Marketing Day Schools to Interfaith Families


Not sure why I hadn’t thought of sharing this yet, but we wrote this article on marketing Jewish day schools to interfaith families for RAVSAK, the Jewish Community Day School Network. It will be published in their issue coming out in December, I believe. It’s specifically targeted to the boards and administrators of Jewish community day schools, so forgive the somewhat-dry language.

How to market community day schools to interfaith families
By Micah Sachs and Edmund Case

Of the estimated 500,000 children in intermarried households, only 5,400 (Kotler-Berkowitz, 2005), or barely more than 1 percent, attend Jewish day school. So clearly there is growth potential in the intermarried market.

When thinking about marketing to interfaith families, the most important thing to keep in mind is that interfaith families who are considering a Jewish day school education are probably not very different from inmarried families considering a Jewish day school. As Jennifer Rudin-Sable, the former Jewish life coordinator at the Rashi School in Boston has said, “Inter-faith and intra-faith families are much more similar than they are different and… the key to bringing them into our community is not identifying ‘who or what’ they are but rather identifying ‘where’ they are and ‘what they need’ to take the next step in their journey.” There is no magic bullet to reaching this diverse market; the best advice we can offer is to make sure your advertising and marketing materials emphasize your acceptance of the children of interfaith families.

Just like in-married families, intermarried families considering a day school probably fall in two broad camps: those who seek out the day school primarily for its Jewish qualities, and those who seek out the day school primarily for its educational expertise. To determine what kind of interfaith family you’re dealing with, ask the same kinds of questions of them that you would ask of in-married families: What other schools are you considering? What brought you to our school? What are you looking for in a school?

If their answers to these questions—“We are considering other Jewish day schools. We want to promote our children’s Jewish identity.”—indicate that the family is already Jewishly engaged, you can treat them as you would any Jewishly engaged in-married family. Indeed, it’s possible they may be even more interested in insulating their children from the pressures of the media-saturated, secular, presumptively Christian American culture.

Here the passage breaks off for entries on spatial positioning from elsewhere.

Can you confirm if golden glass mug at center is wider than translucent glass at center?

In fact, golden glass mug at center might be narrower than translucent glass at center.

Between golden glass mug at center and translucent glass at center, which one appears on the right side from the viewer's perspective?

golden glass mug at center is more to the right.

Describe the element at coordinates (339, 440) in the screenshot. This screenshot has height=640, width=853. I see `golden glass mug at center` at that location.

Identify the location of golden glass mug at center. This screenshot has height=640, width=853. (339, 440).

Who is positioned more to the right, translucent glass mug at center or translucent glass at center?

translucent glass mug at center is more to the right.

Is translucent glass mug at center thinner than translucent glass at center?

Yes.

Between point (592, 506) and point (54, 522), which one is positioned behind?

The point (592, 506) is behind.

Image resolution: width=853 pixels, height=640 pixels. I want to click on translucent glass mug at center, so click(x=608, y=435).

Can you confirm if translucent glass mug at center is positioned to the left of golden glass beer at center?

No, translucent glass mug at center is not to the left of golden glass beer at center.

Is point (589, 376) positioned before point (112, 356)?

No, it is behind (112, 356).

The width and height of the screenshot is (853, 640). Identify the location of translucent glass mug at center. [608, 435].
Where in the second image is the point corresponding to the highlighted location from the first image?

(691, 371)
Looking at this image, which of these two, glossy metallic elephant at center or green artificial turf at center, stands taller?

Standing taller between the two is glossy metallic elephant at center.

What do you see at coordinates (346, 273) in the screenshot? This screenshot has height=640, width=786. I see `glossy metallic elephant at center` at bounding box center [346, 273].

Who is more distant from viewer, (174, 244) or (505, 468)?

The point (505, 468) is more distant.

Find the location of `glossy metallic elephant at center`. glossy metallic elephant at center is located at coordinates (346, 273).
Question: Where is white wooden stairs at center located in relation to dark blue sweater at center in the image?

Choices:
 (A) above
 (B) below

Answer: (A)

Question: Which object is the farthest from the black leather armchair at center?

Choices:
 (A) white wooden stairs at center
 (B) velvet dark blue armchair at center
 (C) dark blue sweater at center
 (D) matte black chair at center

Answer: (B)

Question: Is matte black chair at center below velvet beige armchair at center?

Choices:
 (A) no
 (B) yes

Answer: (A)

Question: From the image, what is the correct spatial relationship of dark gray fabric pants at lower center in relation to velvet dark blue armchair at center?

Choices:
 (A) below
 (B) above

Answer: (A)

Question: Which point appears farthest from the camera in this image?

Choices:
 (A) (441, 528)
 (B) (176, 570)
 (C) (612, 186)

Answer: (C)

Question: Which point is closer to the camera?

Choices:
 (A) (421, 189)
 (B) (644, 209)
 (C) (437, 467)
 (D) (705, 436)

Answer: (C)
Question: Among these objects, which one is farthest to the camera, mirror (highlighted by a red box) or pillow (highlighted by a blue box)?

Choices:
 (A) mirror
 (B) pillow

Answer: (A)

If, however, answers to these questions indicate that the family is considering a Jewish day school for reasons other than its Jewish focus, then your pitch should be similar to your pitch to in-married families who are primarily looking for a good education, with a few modifications.

These interfaith families, much like their in-married counterparts, may be worried that a Jewish day school is “too Jewish.” For these families, emphasize the diversity of your community. Tell them how many Russian, Israeli and Sephardic families there are, and explain to them the diversity of Jewish religious observance of students at the school. Discuss the atmosphere of tolerance at your school.

Also, much the same way that Jesuits market the universality of their educational approach to people of all religions, emphasize the universal application of a Jewish education: how it encourages right action and kind and truthful speech, how it promotes social justice, how it focuses on spirituality and God. Contra Costa Day School in Lafayette, California provides a good model: “In our published materials, at back-to-school nights, and during school tours it helps to frame Jewish values, when possible, in a universal light,” says Dean Goldfein, the head of school.

At the same time, intermarried parents, just like their in-married counterparts, want to be told upfront everything they and their children should expect from an education at your school. Some key policies to address with prospective interfaith families include:

1) The school’s policy on accepting—or not accepting—the children of Jewish fathers and non-Jewish mothers as Jewish.

If your school only accepts matrilineal descent, you are significantly reducing the potential market of interfaith families. However, even if you do accept the children of non-Jewish mothers as Jewish, you should make prospective interfaith families aware if a significant segment of your population is traditional. Advise parents to make their children aware of the debate over descent. Train your teachers to be sensitive to this issue.

2) The school’s policy on promoting in-dating and discouraging interfaith dating.

Many parents choose day schools because they feel it provides a very good opportunity for their child to socialize with and date fellow Jews. Inform prospective interfaith parents if this is part of your school’s agenda.

3) The school’s policy on allowing students to bring non-Jewish dates to events like the prom.

This has been one of the trickier and more controversial issues for Jewish day schools. Whatever your policy, articulate it clearly to prospective interfaith parents before their children enroll.

With their focus on pluralism, tolerance and quality education, community day schools are well-placed to meet the needs of interfaith families. With a little extra sensitivity and a little bit of preparation—for teachers, students, parents and administrators—you can attract, and retain, interfaith families as supportive members of your school community.